Work task: Give the text of all the entries below as a Markdown table with two columns, Row and Line, one numbered row per line, skipping blank lines. Leave the pictures out of the table.

○ ○ ○ ○ ○ ○ ○

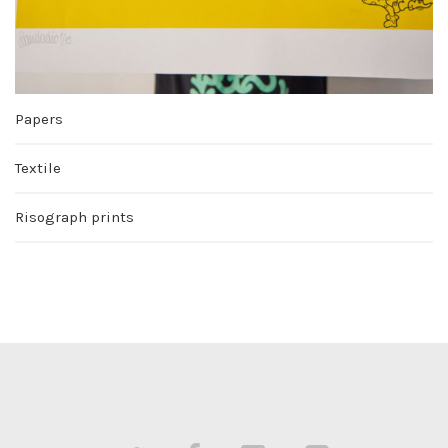
Papers
Textile
Risograph prints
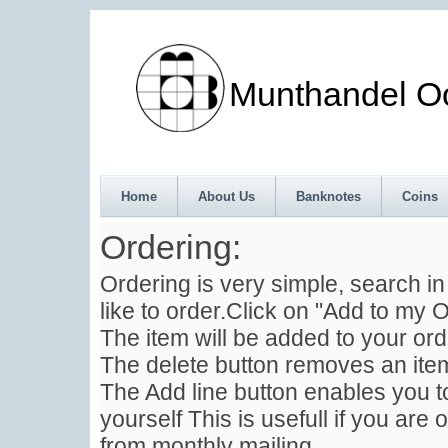
Munthandel Oos
Home
About Us
Banknotes
Coins
Ordering:
Ordering is very simple, search i
like to order.Click on "Add to my O
The item will be added to your ord
The delete button removes an item
The Add line button enables you to
yourself This is usefull if you are 
from monthly mailing .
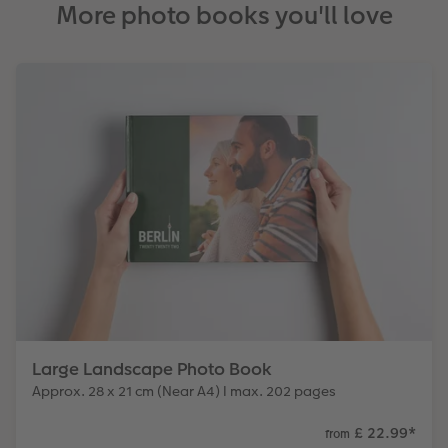
More photo books you'll love
Large Landscape Photo Book
Approx. 28 x 21 cm (Near A4) I max. 202 pages
£ 22.99
*
from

○ ○ ○ ○ ○ ○ ○

Output of the task:
| Row | Line |
|---|---|
| 1 | Papers |
| 2 | Textile |
| 3 | Risograph prints |
| 4 | Munthandel Oos |
| 5 | Home |
| 6 | About Us |
| 7 | Banknotes |
| 8 | Coins |
| 9 | Ordering: |
| 10 | Ordering is very simple, search i |
| 11 | like to order.Click on "Add to my O |
| 12 | The item will be added to your ord |
| 13 | The delete button removes an item |
| 14 | The Add line button enables you to |
| 15 | yourself This is usefull if you are  |
| 16 | from monthly mailing . |
| 17 | More photo books you'll love |
| 18 | Large Landscape Photo Book |
| 19 | Approx. 28 x 21 cm (Near A4) I max. 202 pages |
| 20 | £ 22.99 |
| 21 | * |
| 22 | from |